MATAH数据集包含12,500个具有挑战性的竞赛数学问题。MATH中的每个问题都有一个完整的逐步解法，可用于教模型生成答案推导和解释。

我们严格遵守 train/test 的分割方式，采用Craft的数据集。请指定您自己的数据集路径。这里我们抽取了前10个代数问题作为示例。

test_data, train_data = [], []
with open("MATH/dataset/algebra.jsonl", "r", encoding="utf-8") as f:
    for line in f:
        test_data.append(json.loads(line))
with open("MATH/dataset/train/algebra.jsonl", "r", encoding="utf-8") as f:
    for line in f:
        train_data.append(json.loads(line))
test_data, train_data = test_data[0:10], train_data[0:10]

代理构建

构建用于解决这些问题的MathUserProxyAgent和AssistantAgent。在这里，我们使用gpt-4-1106-preview来构建AssistantAgent。

llm_config = {
    "config_list": [
        {
            "model": "gpt-4-1106-preview",
            "api_type": "azure",
            "api_key": os.environ["AZURE_OPENAI_API_KEY"],
            "base_url": "https://ENDPOINT.openai.azure.com/",
            "api_version": "2023-07-01-preview",
        }
    ]
}

assistant = autogen.AssistantAgent(
    name="assistant",
    system_message="You are a helpful assistant.",
    llm_config=llm_config,
)
user_proxy = MathUserProxyAgent(
    name="mathproxyagent",
    human_input_mode="NEVER",
    code_execution_config={"work_dir": "_output", "use_docker": False},
)

测试无代理优化

以下是未经代理优化过程获取性能的代码。

在这种情况下，AssistantAgent 和 MathUserProxyAgent 没有任何函数调用，而是仅使用 Python 解决问题。

sum = 0
for index, query in enumerate(test_data):
    is_correct = user_proxy.initiate_chat(recipient=assistant, answer=query["answer"], problem=query["question"])
    print(is_correct)
    sum += is_correct
success_rate_without_agent_training = sum / 10

代理训练

然后，我们使用AgentOptimizer通过根据历史对话和性能优化函数调用来迭代优化代理。
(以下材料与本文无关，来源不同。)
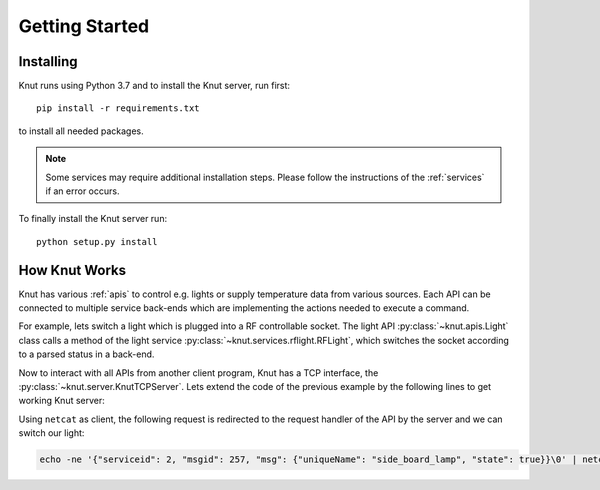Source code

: .. _gettingstarted:

Getting Started
===============

.. _installing:

Installing
----------

Knut runs using Python 3.7 and to install the Knut server, run first::

   pip install -r requirements.txt

to install all needed packages.

.. note::

   Some services may require additional installation steps. Please follow
   the instructions of the :ref:`services` if an error occurs.

To finally install the Knut server run::

  python setup.py install

.. _howknutworks:

How Knut Works
--------------

Knut has various :ref:`apis` to control e.g. lights or supply temperature data
from various sources. Each API can be connected to multiple service back-ends
which are implementing the actions needed to execute a command.

For example, lets switch a light which is plugged into a RF controllable socket.
The light API :py:class:`~knut.apis.Light` class calls a method of the light
service :py:class:`~knut.services.rflight.RFLight`, which switches the socket
according to a parsed status in a back-end.

.. code-block::
   :linenos:

   from knut.apis import Light
   from knut.services.rflight import RFLight

   # first we define a service back-end using the RFLight module
   rf_light = RFLight('Side Board',  # the location of the light
                      'side_board_lamp',  # the unique name of the light
                      'Living Room',  # the room in which the light is located
                      17,  # the GPIO to which the RF module is connected
                      1328465,  # the code which should be send to switch the light on
                      1328468)  # the code which should be send to switch the light off

   # now we setup the API
   light_api = Light()
   light_api.add_backend(rf_light)

   # lets switch the defined light on
   light_api.request_handler(0x0101,  # the APIs message type to change a light
                             {'uniqueName': 'side_board_lamp', 'state': True})

Now to interact with all APIs from another client program, Knut has a TCP
interface, the :py:class:`~knut.server.KnutTCPServer`. Lets extend the code of
the previous example by the following lines to get working Knut server:

.. code-block::
   :linenos:

   from knut.server import KnutTCPServer
   import threading
   import time

   server = KnutTCPServer(("localhost", 8080))
   server.add_api(light_api)  # our light API from the previous example

   with server:
       server_thread = threading.Thread(target=server.serve_forever)
       server_thread.daemon = True
       server_thread.start()
       time.sleep(60)  # run for one minute

   server.shutdown()

Using ``netcat`` as client, the following request is redirected to the request
handler of the API by the server and we can switch our light:

.. code-block:: bash

   echo -ne '{"serviceid": 2, "msgid": 257, "msg": {"uniqueName": "side_board_lamp", "state": true}}\0' | netcat localhost 8080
AgentOptimizer在每次迭代中生成register_for_llm和register_for_executor，随后分别用于更新assistant和user_proxy代理。这里我们对这两个代理进行了十个epoch的优化。

EPOCH = 10
optimizer_model = "gpt-4-1106-preview"
optimizer = AgentOptimizer(max_actions_per_step=3, llm_config=llm_config, optimizer_model=optimizer_model)
for i in range(EPOCH):
    for index, query in enumerate(train_data):
        is_correct = user_proxy.initiate_chat(assistant, answer=query["answer"], problem=query["question"])
        history = assistant.chat_messages_for_summary(user_proxy)
        optimizer.record_one_conversation(history, is_satisfied=is_correct)
    register_for_llm, register_for_exector = optimizer.step()
    for item in register_for_llm:
        assistant.update_function_signature(**item)
    if len(register_for_exector.keys()) > 0:
        user_proxy.register_function(function_map=register_for_exector)

测试代理优化

代理优化后，agents 从 AgentOptimizers 获取了10次优化迭代后的函数列表，如下所示。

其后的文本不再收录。